RECORDS FOR THIS EXERCISE:
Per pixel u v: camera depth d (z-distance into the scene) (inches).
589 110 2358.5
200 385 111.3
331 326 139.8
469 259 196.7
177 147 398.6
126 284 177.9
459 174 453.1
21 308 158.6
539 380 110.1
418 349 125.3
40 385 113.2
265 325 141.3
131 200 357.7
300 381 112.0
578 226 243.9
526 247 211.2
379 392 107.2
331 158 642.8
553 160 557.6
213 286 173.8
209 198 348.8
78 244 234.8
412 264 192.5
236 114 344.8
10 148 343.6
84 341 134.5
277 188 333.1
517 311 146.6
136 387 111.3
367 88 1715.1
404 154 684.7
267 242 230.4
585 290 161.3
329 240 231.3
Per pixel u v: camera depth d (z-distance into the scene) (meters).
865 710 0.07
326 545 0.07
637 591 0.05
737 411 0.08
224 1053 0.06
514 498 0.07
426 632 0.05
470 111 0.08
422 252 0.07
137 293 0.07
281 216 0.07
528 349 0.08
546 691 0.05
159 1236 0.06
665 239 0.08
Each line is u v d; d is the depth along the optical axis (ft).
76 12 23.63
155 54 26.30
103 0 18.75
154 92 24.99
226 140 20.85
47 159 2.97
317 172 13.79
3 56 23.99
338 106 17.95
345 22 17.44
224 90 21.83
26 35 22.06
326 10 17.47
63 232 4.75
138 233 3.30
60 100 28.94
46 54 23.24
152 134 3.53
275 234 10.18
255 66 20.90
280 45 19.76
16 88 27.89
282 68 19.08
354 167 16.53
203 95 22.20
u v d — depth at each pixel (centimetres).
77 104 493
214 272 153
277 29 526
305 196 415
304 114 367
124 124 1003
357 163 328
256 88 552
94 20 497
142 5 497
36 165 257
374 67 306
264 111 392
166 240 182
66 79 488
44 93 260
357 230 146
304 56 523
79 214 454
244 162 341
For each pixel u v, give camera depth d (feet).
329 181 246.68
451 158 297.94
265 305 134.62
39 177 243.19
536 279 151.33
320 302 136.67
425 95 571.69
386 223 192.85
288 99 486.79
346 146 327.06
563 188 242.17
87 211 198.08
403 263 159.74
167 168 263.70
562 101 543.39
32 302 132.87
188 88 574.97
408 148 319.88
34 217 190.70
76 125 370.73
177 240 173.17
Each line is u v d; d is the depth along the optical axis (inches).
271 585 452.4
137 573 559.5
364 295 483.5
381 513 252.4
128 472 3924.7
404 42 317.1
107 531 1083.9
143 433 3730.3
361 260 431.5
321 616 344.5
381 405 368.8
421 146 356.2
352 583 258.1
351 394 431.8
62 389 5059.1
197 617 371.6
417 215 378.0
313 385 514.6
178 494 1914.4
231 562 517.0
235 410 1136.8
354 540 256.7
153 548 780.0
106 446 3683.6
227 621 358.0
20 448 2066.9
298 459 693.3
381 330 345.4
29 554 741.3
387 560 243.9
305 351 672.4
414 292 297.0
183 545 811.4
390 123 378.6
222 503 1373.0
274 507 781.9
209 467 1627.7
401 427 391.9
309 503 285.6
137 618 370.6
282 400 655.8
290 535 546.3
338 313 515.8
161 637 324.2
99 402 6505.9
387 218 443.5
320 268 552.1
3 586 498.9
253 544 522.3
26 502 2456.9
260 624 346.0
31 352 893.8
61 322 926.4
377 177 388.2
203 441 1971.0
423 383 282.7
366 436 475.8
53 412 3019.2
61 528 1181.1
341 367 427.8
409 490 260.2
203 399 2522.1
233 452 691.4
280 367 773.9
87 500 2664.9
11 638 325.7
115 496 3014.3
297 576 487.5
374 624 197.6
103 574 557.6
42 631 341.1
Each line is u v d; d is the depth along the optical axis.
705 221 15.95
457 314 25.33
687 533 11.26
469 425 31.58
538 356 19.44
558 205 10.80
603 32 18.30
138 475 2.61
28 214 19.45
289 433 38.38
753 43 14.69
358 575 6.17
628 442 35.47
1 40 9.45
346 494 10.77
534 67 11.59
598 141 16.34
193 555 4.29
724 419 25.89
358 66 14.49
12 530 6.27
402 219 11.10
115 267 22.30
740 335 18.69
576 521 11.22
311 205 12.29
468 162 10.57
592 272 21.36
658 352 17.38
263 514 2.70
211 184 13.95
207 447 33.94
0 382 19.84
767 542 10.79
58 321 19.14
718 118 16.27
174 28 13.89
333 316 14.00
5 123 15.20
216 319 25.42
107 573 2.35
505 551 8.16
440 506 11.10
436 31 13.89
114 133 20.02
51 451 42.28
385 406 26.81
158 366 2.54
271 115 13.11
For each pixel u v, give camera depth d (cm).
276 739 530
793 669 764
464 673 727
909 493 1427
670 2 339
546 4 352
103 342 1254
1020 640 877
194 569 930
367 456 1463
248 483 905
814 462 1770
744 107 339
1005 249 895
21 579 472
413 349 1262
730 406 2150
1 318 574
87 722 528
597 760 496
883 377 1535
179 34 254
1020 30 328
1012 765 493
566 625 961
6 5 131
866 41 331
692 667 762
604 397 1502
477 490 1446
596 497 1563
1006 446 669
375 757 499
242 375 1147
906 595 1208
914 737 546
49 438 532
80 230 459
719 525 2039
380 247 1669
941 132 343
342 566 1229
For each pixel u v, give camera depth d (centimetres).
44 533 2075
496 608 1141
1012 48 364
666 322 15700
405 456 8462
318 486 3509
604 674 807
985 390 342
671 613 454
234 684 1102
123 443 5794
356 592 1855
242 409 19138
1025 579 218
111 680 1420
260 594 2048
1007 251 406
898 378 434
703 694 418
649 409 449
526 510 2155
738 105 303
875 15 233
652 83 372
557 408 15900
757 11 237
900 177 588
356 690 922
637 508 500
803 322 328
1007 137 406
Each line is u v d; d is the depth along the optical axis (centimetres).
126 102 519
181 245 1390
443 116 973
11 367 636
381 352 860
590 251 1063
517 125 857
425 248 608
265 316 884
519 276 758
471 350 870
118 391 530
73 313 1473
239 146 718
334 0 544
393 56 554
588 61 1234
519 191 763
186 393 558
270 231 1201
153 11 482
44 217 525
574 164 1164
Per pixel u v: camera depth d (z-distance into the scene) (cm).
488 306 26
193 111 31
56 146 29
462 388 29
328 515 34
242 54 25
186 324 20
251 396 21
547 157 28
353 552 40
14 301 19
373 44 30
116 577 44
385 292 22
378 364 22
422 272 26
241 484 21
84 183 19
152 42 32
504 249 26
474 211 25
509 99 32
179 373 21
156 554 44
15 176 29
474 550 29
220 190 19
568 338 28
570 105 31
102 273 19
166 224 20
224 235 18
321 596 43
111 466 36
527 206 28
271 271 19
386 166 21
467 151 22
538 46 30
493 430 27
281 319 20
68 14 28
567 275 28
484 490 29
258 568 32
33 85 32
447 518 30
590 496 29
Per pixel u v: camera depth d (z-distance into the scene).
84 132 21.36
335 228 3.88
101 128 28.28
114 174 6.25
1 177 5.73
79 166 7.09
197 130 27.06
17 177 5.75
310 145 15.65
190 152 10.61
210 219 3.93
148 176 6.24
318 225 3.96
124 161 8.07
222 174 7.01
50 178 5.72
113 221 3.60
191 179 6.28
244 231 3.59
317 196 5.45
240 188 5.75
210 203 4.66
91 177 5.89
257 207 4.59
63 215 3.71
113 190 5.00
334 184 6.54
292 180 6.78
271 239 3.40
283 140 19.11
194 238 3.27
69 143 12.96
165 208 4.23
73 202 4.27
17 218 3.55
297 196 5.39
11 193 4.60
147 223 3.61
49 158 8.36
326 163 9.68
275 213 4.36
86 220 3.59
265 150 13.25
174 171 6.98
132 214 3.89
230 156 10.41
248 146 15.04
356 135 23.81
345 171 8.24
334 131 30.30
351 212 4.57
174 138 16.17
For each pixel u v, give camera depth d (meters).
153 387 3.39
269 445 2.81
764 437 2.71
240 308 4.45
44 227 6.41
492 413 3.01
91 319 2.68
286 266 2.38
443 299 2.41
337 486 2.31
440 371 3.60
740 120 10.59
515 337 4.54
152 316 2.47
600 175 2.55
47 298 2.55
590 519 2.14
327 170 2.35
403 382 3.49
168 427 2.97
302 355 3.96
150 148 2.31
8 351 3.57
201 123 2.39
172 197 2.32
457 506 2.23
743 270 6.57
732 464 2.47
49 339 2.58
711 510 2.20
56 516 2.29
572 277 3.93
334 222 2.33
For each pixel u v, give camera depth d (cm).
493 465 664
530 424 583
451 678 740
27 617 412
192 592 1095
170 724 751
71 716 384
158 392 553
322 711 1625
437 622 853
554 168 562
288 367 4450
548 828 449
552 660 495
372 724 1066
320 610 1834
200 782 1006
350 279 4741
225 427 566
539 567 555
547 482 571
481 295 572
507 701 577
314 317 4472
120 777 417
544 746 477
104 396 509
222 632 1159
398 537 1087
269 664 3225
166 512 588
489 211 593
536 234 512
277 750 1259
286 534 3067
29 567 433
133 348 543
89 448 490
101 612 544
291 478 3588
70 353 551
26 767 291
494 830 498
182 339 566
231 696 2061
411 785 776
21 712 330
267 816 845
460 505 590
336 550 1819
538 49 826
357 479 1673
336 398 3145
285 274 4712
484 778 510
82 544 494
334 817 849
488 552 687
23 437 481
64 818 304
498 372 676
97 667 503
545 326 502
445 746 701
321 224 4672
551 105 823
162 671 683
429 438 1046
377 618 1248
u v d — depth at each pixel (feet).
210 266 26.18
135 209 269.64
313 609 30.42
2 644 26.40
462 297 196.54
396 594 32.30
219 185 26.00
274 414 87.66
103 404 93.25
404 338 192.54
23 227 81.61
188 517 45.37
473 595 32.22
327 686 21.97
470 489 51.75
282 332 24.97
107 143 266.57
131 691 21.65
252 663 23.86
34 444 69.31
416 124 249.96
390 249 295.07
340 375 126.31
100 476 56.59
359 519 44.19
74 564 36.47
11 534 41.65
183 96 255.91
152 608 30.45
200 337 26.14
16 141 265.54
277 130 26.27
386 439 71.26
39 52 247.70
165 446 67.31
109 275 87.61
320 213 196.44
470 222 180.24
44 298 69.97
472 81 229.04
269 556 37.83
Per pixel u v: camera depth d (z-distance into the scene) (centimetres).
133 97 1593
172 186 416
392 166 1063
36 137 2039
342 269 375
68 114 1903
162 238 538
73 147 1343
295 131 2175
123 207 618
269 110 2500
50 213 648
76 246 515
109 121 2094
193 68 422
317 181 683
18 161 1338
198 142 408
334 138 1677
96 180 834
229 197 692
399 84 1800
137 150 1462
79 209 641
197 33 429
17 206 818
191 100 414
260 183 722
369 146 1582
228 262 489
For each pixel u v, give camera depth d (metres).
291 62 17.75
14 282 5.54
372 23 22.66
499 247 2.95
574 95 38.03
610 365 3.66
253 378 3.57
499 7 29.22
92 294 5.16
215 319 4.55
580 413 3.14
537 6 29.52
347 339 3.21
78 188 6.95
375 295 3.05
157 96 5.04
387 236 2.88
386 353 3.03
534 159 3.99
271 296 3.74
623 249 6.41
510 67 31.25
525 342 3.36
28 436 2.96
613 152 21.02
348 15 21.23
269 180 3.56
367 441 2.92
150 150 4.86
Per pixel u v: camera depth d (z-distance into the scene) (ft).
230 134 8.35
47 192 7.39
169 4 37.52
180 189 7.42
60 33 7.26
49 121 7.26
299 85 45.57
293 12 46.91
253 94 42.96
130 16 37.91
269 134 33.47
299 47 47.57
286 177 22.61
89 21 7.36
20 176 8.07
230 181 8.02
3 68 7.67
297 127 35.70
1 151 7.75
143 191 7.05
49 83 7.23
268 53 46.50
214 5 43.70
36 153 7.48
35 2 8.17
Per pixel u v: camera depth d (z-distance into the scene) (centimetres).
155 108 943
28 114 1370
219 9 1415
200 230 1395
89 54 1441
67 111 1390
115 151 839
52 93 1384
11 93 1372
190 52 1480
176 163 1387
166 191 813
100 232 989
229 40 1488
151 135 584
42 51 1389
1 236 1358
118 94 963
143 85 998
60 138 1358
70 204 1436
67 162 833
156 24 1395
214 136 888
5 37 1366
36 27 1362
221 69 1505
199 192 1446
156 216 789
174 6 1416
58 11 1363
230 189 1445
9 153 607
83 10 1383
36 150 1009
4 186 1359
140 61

YOUR INSTRUCTIONS: In the entries above, restate word for word the lines between the one holding "222 174 7.01" and the one holding "377 618 1248", inclusive, and nothing besides.

OUTPUT OF THE EXERCISE:
222 174 7.01
50 178 5.72
113 221 3.60
191 179 6.28
244 231 3.59
317 196 5.45
240 188 5.75
210 203 4.66
91 177 5.89
257 207 4.59
63 215 3.71
113 190 5.00
334 184 6.54
292 180 6.78
271 239 3.40
283 140 19.11
194 238 3.27
69 143 12.96
165 208 4.23
73 202 4.27
17 218 3.55
297 196 5.39
11 193 4.60
147 223 3.61
49 158 8.36
326 163 9.68
275 213 4.36
86 220 3.59
265 150 13.25
174 171 6.98
132 214 3.89
230 156 10.41
248 146 15.04
356 135 23.81
345 171 8.24
334 131 30.30
351 212 4.57
174 138 16.17
For each pixel u v, give camera depth d (meters).
153 387 3.39
269 445 2.81
764 437 2.71
240 308 4.45
44 227 6.41
492 413 3.01
91 319 2.68
286 266 2.38
443 299 2.41
337 486 2.31
440 371 3.60
740 120 10.59
515 337 4.54
152 316 2.47
600 175 2.55
47 298 2.55
590 519 2.14
327 170 2.35
403 382 3.49
168 427 2.97
302 355 3.96
150 148 2.31
8 351 3.57
201 123 2.39
172 197 2.32
457 506 2.23
743 270 6.57
732 464 2.47
49 339 2.58
711 510 2.20
56 516 2.29
572 277 3.93
334 222 2.33
For each pixel u v, give camera depth d (cm).
493 465 664
530 424 583
451 678 740
27 617 412
192 592 1095
170 724 751
71 716 384
158 392 553
322 711 1625
437 622 853
554 168 562
288 367 4450
548 828 449
552 660 495
372 724 1066
320 610 1834
200 782 1006
350 279 4741
225 427 566
539 567 555
547 482 571
481 295 572
507 701 577
314 317 4472
120 777 417
544 746 477
104 396 509
222 632 1159
398 537 1087
269 664 3225
166 512 588
489 211 593
536 234 512
277 750 1259
286 534 3067
29 567 433
133 348 543
89 448 490
101 612 544
291 478 3588
70 353 551
26 767 291
494 830 498
182 339 566
231 696 2061
411 785 776
21 712 330
267 816 845
460 505 590
336 550 1819
538 49 826
357 479 1673
336 398 3145
285 274 4712
484 778 510
82 544 494
334 817 849
488 552 687
23 437 481
64 818 304
498 372 676
97 667 503
545 326 502
445 746 701
321 224 4672
551 105 823
162 671 683
429 438 1046
377 618 1248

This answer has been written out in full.